I've often heard/read about the restrictors thing in high-powered engines, and to be honest I couldn't answer as to why that would be the case. It might even be a function of the water pump? If the pump impeller is spinning too quickly, cavitation may be occurring when there's inadequate back-pressure, resulting in a reduced flow-rate, and adding in some restriction may be the solution to this.
I'd seriously like to stick a flow-rate sensor onto some of these car-engines where it is reported that unrestricted flows leads to overheating. I personally think that something else is occurring, and as above, I think it'd be related to how the pump is behaving.
Back to the world of PC radiators, and the PA160.1.
When you report 3.2gpm, how are you metering the flow? You are aware that pump heat dump is a significant factor at higher flow rates. Up to a certain point extra flow through a radiator does nothing to increase performance, and indeed performance will even plateau. At even higher flow rates the pump will dump even more heat into the system (even if using a restrictor this happens), and this eventually overcomes the tiny performance improvement you got from those higher flow rates. It's not that the radiators start performing worse, it's cos the pump is dumping more heat with the higher flow rate than the benefit you get from the higher flow rate.
When you say you can achieve higher flow rates with multiple radiators, that actually backs up my assumption above. With more radiators, they can deal with the extra pump heat better, and so you can reach even higher flow rates before pump heat starts to overcome the benefits again. Throw on a third or fourth radiator, and the limit will be even higher again.
Reference this thread for a detailed discussion on this effect.
Don't worry about TN. I can handle myself just fine. I think she, and others, get a little overly defensive about their choice and accuse me of criticising their choice when really I've done no such thing. I support their choice if it suits their needs, but I sit in the scientific middle of the whole debate and approach it with a fairly impassionate eye towards what are the real impacts of what's going on, and leave everyone else to squabble over what's important to them. Some just make the mistake of thinking that I have a "side", when really I don't. I've been attacked by both high-flow and low-flow afficiandos in the past, because they don't realise that I really don't have a side, and so both camps like to paint me as suits their prejudice.
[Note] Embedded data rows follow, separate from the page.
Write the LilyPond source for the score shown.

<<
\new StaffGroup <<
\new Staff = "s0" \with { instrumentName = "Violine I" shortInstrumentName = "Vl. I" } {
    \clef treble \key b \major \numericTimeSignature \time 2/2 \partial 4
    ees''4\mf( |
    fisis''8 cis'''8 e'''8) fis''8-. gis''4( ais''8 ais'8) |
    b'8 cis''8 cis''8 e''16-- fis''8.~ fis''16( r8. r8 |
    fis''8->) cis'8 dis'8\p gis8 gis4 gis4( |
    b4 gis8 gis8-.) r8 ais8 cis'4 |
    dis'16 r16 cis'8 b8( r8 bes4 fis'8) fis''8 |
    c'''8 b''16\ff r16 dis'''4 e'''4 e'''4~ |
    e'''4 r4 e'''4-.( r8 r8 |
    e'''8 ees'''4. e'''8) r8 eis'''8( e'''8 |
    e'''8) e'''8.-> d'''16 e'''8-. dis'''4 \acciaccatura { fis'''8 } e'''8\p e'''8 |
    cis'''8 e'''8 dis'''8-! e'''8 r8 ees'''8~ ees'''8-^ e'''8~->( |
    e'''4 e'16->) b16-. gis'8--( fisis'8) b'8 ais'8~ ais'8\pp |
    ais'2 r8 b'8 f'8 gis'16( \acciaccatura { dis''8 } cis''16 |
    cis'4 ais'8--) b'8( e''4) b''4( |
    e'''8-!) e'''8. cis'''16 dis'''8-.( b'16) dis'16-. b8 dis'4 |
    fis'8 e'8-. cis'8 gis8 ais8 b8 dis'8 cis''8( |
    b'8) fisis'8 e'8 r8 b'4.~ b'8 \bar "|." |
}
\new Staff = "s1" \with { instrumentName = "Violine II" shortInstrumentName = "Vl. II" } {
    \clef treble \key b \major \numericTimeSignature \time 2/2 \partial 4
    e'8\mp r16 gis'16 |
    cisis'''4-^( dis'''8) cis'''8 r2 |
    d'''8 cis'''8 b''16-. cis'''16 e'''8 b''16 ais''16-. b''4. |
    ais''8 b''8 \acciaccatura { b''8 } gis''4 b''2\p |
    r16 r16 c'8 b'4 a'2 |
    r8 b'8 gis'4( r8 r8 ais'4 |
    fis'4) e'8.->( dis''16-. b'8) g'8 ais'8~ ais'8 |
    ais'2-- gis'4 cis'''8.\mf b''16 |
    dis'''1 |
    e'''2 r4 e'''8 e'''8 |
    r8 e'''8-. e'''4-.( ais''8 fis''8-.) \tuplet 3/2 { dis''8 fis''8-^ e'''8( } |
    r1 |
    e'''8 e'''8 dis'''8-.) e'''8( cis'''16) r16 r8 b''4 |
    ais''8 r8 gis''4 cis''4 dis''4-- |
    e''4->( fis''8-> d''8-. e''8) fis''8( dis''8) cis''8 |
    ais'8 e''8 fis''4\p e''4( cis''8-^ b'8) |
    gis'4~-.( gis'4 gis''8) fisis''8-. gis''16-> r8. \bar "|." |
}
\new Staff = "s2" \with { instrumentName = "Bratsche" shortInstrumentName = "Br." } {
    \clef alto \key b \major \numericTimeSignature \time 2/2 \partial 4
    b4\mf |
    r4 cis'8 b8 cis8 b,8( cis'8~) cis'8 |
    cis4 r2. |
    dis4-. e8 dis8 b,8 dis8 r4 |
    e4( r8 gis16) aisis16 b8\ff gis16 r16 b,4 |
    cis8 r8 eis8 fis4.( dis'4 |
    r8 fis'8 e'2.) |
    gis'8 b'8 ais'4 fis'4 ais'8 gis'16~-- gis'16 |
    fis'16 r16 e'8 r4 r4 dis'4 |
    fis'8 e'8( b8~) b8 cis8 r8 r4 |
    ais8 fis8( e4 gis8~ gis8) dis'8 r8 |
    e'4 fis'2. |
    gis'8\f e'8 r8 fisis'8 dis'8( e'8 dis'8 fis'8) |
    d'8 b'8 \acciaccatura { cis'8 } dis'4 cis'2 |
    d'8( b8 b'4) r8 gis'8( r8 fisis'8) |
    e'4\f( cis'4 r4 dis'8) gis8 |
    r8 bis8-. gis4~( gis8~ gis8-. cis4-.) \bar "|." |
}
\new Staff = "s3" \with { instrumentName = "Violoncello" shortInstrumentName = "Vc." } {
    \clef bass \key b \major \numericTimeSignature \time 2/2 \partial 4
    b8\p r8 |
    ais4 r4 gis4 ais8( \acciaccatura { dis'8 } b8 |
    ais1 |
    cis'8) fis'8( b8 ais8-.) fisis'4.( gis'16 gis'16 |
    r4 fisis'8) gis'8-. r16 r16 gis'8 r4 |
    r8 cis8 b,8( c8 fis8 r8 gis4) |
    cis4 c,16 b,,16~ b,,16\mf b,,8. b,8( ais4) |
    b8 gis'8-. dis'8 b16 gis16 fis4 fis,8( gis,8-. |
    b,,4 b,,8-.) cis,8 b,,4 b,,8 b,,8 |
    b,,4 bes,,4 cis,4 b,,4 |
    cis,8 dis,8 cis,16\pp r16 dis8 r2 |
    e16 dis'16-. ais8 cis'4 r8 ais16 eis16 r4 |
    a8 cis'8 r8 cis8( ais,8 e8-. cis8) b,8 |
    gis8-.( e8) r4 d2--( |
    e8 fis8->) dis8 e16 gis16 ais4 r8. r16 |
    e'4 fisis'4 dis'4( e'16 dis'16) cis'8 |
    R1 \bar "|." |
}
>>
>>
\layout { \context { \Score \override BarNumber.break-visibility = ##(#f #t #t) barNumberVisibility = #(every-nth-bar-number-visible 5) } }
As for 12v or 24v pumps in the 8-10gpm mark, your choices are very limited. Best to first identify how much back-pressure we're expecting to operate against at that level, and then we can construct a solution for the problem. It is unlikely that there's a single pump that will do what you want, but a pair of pumps, such as 2 x Iwaki RD30's in parallel would get you pretty close. I'm not really aware of any stronger DC pumps than the RD30's that are easily available to the general consumer.
Good thing you don't have to worry about the likes of her here anymore. I'm surprised you manage to keep your composure as well as you do with the inane crap/invective thrown your way. It's not good enough that you settled the peace between the tubing size, but they feel as if you didn't go far enough, hoping for a proclamation from you of "Low flow is the only way to go!"
Why two RD-30's in parallel rather than series? I always figured series was the way to go.Quote:
As for 12v or 24v pumps in the 8-10gpm mark, your choices are very limited. Best to first identify how much back-pressure we're expecting to operate against at that level, and then we can construct a solution for the problem. It is unlikely that there's a single pump that will do what you want, but a pair of pumps, such as 2 x Iwaki RD30's in parallel would get you pretty close. I'm not really aware of any stronger DC pumps than the RD30's that are easily available to the general consumer.
ncix.com has 120.2 and 120.3 in stock.